Almost each month I see discussions about character encodings on various software forums. Most of the time these are pure urban myths, legends, hoaxes and rumors. Actually I am surprised how many software developers simply have no idea about the subject.
Here is my attempt to define all these terms in single place and in compact form:
- windows1251, utf-8, ascii, koi8, etc. are all “transport” encodings of UNICODE code points. Encoding defines format of transmission(or storage) of a text – meaningful sequence of characters of human language(s).
- UNICODE code point is a 21-bit number – index of a character in UNICODE database (table).
- Each encoding is characterized by its code unit.
- Code unit – smallest non-dividable element of the sequence. In most of encodings code unit is a byte – 8-bit number. But there are exceptions. For example: ASCII-7 – 7 bits, UTF-16 – 16 bits, UTF-32 32-bit integer.
- Encoding can be full – covers whole UNICODE range (e.g. UTF-8) and it can be partial (for example ASCII) – maps subset of UNICODE code points to code units of particular encoding. Strictly speaking any official encoding like ASCII, Windows-1251, etc. is a UNICODE encoding if it has official and/or well known definition of code units mapping to UNICODE.

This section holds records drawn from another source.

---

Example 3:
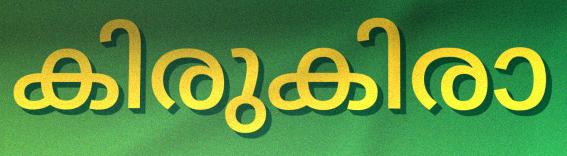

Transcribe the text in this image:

കിരുകിരാ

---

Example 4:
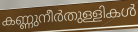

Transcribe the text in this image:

കണ്ണുനീർതുള്ളികൾ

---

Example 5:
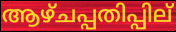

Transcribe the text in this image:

ആഴ്ചപ്പതിപ്പില്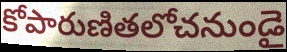
కోపారుణితలోచనుండైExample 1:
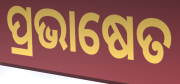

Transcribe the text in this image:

ପ୍ରଭାଷେତ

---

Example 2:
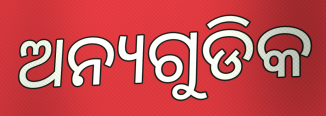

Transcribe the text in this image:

ଅନ୍ୟଗୁଡିକ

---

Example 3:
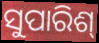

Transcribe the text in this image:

ସୁପାରିଶ୍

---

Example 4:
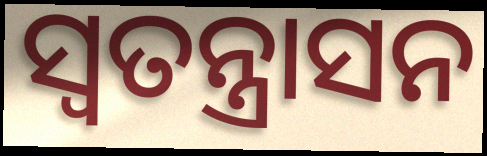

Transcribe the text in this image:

ସ୍ଵତନ୍ତ୍ରାସନ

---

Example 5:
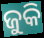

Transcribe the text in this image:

ଜୁକି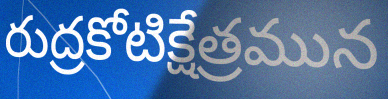
రుద్రకోటిక్షేత్రమున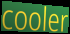
cooler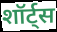
शॉर्ट्सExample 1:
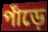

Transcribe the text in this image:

পাঁড়ে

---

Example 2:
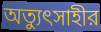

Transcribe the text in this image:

অত্যুৎসাহীর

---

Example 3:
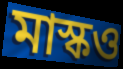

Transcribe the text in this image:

মাস্কও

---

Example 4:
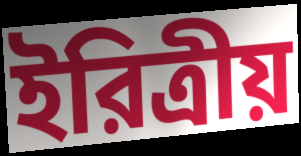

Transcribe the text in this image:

ইরিত্রীয়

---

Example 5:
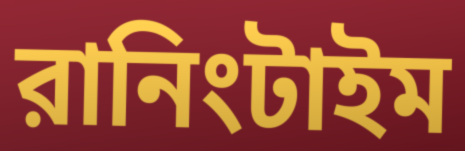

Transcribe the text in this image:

রানিংটাইমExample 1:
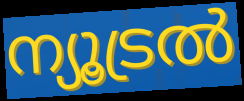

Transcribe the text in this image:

ന്യൂട്രൽ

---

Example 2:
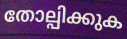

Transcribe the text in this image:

തോല്പിക്കുക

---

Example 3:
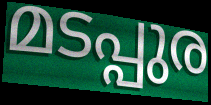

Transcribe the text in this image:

മടപ്പുര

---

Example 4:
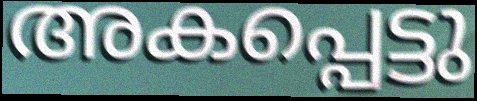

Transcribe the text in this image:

അകപ്പെട്ടു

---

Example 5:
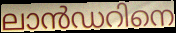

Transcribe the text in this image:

ലാൻഡറിനെ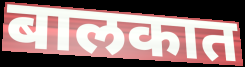
बालकात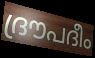
ദ്രൗപദീം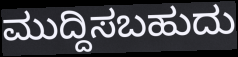
ಮುದ್ದಿಸಬಹುದುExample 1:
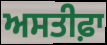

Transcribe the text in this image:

ਅਸਤੀਫ਼ਾ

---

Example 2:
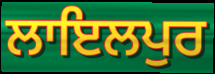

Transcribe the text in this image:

ਲਾਇਲਪੁਰ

- Encoding may have variable number of code units per single UNI-code: UTF-8, UTF-16, GB18030, etc. And there are “fixed” encodings with 1:1 mapping of code unit to UNICODE code points: ASCII, ISO/IEC 8859-1, Windows-1252, and so on.
About UCS-2 and UCS-4.
- UCS-2 – is a 16-bit subset of big UNICODE table. Sometimes is used as a synonym of BMP range – Basic Multilingual Plane.

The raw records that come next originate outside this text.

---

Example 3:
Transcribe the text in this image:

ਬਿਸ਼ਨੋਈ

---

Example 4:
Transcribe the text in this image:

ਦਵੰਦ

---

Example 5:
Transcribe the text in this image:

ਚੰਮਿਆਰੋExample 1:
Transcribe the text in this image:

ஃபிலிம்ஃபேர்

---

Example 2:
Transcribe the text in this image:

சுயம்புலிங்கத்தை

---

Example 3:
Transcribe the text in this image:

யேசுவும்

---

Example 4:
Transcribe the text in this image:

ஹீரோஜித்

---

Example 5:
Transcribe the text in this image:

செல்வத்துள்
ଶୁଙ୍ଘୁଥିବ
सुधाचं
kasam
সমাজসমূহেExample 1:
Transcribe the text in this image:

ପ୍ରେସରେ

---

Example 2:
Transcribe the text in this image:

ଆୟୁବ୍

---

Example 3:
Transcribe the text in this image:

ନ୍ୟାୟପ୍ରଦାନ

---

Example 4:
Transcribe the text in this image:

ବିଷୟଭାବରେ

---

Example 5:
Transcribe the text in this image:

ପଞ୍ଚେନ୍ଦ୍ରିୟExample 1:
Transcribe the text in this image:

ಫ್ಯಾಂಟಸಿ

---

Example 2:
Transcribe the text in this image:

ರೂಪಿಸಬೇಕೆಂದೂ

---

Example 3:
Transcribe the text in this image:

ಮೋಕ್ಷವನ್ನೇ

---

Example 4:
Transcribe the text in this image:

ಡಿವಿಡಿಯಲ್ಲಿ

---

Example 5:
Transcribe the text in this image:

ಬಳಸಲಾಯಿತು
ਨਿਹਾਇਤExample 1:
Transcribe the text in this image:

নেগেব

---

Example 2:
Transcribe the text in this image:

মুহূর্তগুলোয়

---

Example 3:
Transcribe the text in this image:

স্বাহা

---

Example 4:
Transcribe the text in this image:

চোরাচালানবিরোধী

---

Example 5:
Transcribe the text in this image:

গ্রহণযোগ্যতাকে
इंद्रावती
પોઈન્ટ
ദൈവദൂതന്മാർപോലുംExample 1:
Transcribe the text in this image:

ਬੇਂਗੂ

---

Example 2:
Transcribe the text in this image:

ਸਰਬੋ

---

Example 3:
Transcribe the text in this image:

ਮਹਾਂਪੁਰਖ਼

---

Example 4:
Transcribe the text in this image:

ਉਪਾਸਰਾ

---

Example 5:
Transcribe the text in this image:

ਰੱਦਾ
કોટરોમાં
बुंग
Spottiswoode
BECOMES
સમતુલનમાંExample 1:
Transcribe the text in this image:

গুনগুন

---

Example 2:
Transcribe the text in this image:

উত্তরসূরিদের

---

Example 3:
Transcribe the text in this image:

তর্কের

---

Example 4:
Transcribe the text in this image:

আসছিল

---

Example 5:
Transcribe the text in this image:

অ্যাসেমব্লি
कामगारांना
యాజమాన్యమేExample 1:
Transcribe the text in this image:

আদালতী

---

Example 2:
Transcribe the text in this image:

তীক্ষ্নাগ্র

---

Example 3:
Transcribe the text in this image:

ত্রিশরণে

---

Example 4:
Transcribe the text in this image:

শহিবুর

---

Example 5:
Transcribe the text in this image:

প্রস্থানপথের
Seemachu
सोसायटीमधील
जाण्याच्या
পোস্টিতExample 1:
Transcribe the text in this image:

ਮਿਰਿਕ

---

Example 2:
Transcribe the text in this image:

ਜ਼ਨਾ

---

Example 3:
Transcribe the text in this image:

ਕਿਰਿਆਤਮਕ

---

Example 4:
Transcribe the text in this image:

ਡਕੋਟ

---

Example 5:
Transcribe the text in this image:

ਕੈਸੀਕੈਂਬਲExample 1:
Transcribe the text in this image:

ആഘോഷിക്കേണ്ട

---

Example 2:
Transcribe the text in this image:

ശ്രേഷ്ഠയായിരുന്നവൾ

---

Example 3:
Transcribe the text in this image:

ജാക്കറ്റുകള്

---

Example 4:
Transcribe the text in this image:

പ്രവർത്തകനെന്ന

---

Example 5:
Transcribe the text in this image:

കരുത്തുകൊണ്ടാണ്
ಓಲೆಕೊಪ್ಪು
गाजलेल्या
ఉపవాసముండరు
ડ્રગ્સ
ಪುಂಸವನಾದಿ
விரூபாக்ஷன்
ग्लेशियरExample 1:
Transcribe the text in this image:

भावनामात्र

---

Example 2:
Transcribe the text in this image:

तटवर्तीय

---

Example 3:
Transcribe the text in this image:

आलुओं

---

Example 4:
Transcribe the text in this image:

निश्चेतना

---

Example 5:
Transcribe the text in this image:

- UCS-4 – is a full range of UNICODE table (32 bits number where 21 bits are used).
- UCS-2 and UCS-4 are not encodings. These are just names of historic ranges of character codes (UNICODE code points).
- As an examples:
- In my TIScript string is a UTF-16 sequence so it can operate by full UNICODE range. Thus
str.lengthcan be larger than number of characters in string (e.g. for some Far East texts).
str[i]will give you number from 0 to 0xFFFF – value of UTF-16 code unit. But if you will write:
for(var codePoint in "...str..." ) stdout.printf("%d ", codePoint);
you will get sequence of real UNICODE code points from string.
And that is pretty much it. Not a rocket science, is it?